Jet fuel has about 43,000 kJ/liter of potential energy meaning that it would take nearly 2 1/2 years of wearing this thing to produce a single liter of jet fuel which is not nearly efficient enough to justify walking around all day with a giant set of solar panels on your back. Even if you replace algae with much more efficient mono-crystal silicon based solar panels, you'd still be looking at only 910 kJ per day which is still too inefficient to justify the wings.
All this said, algae based jet fuel may still be worth producing in special solar farms, and put into a traditional jetpack. First of all, your algae is always going to be dead-weight if you make it part of the flight suit. It takes up extra storage space, water, and hydroponic equipment that you don't need to lug around if you produce your fuel separately; so, unless it is producing fuel in real time, it's not going to be worth the weight. Secondly, an algae pool does not care about how big it is or how much time it spends outside. Just by keeping your algae pool outside instead of strapped to your back, you increase your power generation to about 780 kJ per day. The real cost saver of algae over solar panels is not efficiency per square meter, but that it is self replicating. So, if you have a small 100x100m lake, you could fill it with the algae and produce 180 liters of jet fuel a day at practically no cost... enough to keep a whole platoon of jetpack troopers running regular missions. In contrast, a solar powerplant that could do the same thing would would be smaller, but probably cost a few million dollars.

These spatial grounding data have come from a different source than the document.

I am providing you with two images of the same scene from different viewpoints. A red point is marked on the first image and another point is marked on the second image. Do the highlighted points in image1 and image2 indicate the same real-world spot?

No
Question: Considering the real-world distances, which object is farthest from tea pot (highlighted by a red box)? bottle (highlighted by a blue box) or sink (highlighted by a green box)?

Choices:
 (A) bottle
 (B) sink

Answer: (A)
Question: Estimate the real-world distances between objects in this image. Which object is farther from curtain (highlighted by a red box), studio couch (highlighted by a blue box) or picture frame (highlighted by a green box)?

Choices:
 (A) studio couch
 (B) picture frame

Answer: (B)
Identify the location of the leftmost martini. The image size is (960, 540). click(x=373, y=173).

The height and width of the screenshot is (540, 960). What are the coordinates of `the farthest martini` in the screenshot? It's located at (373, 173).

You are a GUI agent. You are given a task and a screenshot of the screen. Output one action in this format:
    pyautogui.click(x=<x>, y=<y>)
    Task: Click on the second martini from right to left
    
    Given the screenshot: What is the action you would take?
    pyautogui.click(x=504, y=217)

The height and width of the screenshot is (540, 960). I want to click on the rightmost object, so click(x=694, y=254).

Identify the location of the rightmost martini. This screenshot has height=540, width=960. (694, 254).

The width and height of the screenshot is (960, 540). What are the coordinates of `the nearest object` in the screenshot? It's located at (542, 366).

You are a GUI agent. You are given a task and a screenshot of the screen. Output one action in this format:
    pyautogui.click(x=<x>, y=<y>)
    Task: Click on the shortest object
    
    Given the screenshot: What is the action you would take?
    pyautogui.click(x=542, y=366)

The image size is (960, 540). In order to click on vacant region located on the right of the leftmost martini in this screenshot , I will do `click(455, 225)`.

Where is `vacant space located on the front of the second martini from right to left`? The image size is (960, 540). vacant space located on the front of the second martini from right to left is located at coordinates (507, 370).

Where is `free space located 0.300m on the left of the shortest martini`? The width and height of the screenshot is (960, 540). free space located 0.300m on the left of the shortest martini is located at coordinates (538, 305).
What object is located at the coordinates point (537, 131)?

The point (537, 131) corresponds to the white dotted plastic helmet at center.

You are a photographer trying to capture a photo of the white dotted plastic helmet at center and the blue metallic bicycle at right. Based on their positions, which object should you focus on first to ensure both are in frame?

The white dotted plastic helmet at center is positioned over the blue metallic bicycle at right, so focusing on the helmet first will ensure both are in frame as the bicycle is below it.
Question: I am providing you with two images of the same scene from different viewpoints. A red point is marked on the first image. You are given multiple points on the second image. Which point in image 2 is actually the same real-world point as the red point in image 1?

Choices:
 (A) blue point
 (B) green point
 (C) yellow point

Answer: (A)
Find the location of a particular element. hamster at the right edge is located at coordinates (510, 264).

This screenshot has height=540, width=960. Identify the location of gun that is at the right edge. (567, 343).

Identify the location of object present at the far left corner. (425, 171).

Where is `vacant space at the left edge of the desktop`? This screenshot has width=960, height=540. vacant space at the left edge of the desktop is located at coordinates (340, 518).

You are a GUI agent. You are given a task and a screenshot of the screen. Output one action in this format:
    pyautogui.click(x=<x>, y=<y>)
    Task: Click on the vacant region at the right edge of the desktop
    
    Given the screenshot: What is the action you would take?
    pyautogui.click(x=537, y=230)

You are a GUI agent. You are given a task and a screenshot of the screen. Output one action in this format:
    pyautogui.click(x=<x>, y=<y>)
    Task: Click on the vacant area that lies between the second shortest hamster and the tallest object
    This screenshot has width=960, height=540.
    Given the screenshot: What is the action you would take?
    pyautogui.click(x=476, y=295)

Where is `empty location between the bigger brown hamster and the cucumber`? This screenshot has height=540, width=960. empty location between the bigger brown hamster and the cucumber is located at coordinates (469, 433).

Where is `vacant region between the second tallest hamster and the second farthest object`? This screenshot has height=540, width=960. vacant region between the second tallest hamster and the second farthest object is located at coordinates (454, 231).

Unless your algae is not algae...
So, all of this hinges on the idea that you have a photosynthetic tank of something on your back that produces jet fuel... but lets look at the goal instead of the mechanics. What the OP wants is a jetpack that produced jet fuel from the air. If instead of algae, if you have a nuclear powered device that turns the CO2 in the air into jet fuel, this idea might work. The air itself does not contain a significant amount of CO2... but the human breath does. The air that you breath out contains over 400 times as much CO2 as the air you breath in; so, if you assume you are collecting the CO2 from your jetpack trooper, instead of the air, you will have enough CO2 to work with.
The average person exhales about .2 kg of total carbon per day, and jet fuel is about 20% carbon; so, if you combine the CO2 from your breath with liquid water for the extra hydrogen and oxygen you need, then you can produce about a liter of jet fuel a day from your own breath, as long as you have a future tech power source like a miniature nuclear reactor to manage that much conversion.